CNNs that works with any input size?

In one of the lessons, Jeremy mentioned that some of the new CNNs work with any input size of image. He said that older CNNs like AlexNet and VGG did not posses this feature, whereas Resnet has this feature. He also mentioned something like Fully Convolutional Network (FCN). As far as I know, FCNs helps to convert the fully connected layer into conv layer.

  1. How do FCNs help in working with any image size ?
  2. How do resnets work with any image size and VGG do not ?
1 Like

The problem is with the fully-connected layers at the end. The number of inputs of such a layer is fixed, say 25,088. That means the output from the layers before that must be a feature map with exactly 25,088 elements in it, for example a 7x7x512 feature map.

If the network scales down the input image by a factor of 32, then 7x32 = 224. Therefore, such a network expects a 224x224 image as input.

If you give it a larger image, such as 320x320 then the final feature map (before the FC layers) is 10x10x512 = 51,200 elements. And that does not fit with the FC layer, which only expects 25,088 elements.

An FCN does not have fully-connected layers, and so it does not matter how large or small that final feature map is.

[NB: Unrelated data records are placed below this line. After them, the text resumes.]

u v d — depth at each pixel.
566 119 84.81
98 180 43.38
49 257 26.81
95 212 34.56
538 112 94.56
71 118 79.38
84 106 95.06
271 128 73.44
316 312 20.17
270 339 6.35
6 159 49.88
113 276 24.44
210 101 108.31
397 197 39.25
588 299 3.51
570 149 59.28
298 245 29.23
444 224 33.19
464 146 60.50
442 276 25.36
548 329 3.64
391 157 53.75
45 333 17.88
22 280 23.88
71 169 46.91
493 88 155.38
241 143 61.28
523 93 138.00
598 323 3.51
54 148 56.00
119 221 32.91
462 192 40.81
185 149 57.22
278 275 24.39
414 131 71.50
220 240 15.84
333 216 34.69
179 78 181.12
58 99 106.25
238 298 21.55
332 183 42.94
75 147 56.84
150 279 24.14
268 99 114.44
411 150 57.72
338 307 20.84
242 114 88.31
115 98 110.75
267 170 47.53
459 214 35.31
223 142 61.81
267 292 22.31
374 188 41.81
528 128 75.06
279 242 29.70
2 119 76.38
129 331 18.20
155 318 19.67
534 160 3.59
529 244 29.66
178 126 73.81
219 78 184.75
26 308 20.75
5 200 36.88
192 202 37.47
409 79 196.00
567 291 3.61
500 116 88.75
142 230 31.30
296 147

Usually there is a global pooling layer at the end that reduces it to 1x1x512 (or however many channels you have), and then a classification layer is added to that.

Note that using a 1x1 convolution on a 1x1xC feature map is actually the same thing as using a fully-connected layer with C inputs, so the FCN really uses the global pooling layer to make the output of the final feature map fit the fully-connected layer.


Awesome ! Got it.
Thanks :smiley: